I am trying to read a buffered stream of signed 16 bit integers (wav format), but the bufio.Read method only accepts an array of bytes. My question is a 2-parter:

1. Can I preformat the byte stream into a buffered int16 array?

2. If I can't, whats the best way of post-processing the byte array into int16 array?
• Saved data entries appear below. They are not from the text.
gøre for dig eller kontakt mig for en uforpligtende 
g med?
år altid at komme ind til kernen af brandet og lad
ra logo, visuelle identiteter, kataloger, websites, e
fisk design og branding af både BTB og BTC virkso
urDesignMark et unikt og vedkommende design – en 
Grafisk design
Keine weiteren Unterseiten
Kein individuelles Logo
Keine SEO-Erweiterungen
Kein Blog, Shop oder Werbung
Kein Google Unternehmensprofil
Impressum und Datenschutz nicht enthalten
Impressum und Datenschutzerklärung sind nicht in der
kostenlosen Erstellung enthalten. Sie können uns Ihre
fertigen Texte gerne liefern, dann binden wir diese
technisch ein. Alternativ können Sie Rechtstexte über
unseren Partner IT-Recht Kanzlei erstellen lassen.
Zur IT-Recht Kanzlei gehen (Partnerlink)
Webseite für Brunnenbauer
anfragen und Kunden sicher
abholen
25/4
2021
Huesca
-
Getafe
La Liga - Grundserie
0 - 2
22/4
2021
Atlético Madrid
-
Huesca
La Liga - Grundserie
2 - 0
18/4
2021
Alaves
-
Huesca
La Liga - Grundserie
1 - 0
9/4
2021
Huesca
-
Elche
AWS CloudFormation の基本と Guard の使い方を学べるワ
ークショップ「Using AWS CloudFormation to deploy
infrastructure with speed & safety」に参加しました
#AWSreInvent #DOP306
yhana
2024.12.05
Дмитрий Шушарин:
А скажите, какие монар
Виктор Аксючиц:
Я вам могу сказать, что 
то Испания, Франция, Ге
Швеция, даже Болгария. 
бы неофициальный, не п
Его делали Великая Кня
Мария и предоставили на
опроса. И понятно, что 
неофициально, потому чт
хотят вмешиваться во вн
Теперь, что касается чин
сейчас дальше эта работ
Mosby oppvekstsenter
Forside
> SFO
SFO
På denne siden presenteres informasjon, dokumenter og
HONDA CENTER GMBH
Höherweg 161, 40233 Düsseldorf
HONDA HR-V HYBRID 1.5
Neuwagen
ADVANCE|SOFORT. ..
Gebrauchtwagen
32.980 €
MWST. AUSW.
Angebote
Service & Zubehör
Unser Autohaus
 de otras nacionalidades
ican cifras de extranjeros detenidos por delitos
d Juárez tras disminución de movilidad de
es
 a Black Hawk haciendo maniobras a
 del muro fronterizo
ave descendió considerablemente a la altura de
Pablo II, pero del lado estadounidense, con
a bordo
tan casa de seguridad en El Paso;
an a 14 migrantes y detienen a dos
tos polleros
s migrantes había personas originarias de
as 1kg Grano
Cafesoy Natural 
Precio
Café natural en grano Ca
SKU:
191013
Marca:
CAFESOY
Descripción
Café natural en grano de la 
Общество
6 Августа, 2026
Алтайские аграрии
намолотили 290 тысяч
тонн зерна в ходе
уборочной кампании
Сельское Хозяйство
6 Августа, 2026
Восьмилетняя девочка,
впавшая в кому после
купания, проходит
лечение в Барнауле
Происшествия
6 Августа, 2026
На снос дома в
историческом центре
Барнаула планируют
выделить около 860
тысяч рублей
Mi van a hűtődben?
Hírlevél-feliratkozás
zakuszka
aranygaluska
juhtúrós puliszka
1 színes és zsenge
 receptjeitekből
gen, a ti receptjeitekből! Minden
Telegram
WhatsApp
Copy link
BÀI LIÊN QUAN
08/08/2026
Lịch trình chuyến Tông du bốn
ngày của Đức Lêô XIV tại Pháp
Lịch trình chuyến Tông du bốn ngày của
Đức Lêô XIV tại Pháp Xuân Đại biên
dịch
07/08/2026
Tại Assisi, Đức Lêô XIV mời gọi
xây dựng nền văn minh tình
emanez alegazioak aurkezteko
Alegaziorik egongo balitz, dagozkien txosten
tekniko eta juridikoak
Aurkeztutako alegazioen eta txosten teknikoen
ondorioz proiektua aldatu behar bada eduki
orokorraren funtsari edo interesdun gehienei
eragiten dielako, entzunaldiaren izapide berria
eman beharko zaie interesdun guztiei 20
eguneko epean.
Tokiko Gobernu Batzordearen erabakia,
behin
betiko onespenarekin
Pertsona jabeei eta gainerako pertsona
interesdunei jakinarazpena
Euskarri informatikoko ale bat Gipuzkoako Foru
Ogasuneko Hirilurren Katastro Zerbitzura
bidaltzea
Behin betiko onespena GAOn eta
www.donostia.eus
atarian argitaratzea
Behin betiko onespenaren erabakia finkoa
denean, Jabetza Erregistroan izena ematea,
My initial thought is to use tmp arrays and keep pushing/processing them, but I was curious if there was a more idiomatic way of doing this?

   package main
   
   import (
        "bufio"
        "io"
        "log"
        "os/exec"
   )
   
   func main() {
   
       app := "someapp"
   
       cmd := exec.Command(app)
       stdout, err := cmd.StdoutPipe()
       r := bufio.NewReader(stdout)
       if err != nil {
           log.Fatal(err)
       }
       if err := cmd.Start(); err != nil {
           log.Fatal(err)
       }
   
       //"someapp" outputs signed 16bit integers (little endian))
       buf := make([]byte, 0, 4*1024)
   
       for {
           n, err := r.Read(buf[:cap(buf)])    //r.Read only accepts type []byte
           buf = buf[:n]
           if n == 0 {
               if err == nil {
                   continue
               }
               if err == io.EOF {
                   break
               }
               log.Fatal(err)
           }
   
           log.Printf("%x\n", buf)
           //process buf here
   
           if err != nil && err != io.EOF {
               log.Fatal(err)
           }
       }
   }
   

When working with IO, you always work with []bytes, there's no way to substitute that with []int16, or pre-format that as int16s, it's always a stream of bytes.

You can look at the encoding/binary package to decode this stream.

// to get the first uint16 as i
i := binary.LittleEndian.Uint16(buf[:2])

You can then iterate through the buf as needed.

You can also use binary.Read to read directly from the io.Reader.

var i uint16
for {
    err := binary.Read(r, binary.LittleEndian, &i)
    if err != nil {
        log.Println(err)
        break
    }
    fmt.Println(i)
}

It may worth noting the simplicity of what needs to be done. Each uint16 is created via:

func (littleEndian) Uint16(b []byte) uint16 {
    return uint16(b[0]) | uint16(b[1])<<8
}

You can use encoding/binary.Read to fill an []int16 directly from your reader, although technically the answer to your first question is still no (check the source of binary.Read, it reads the data to a []byte first).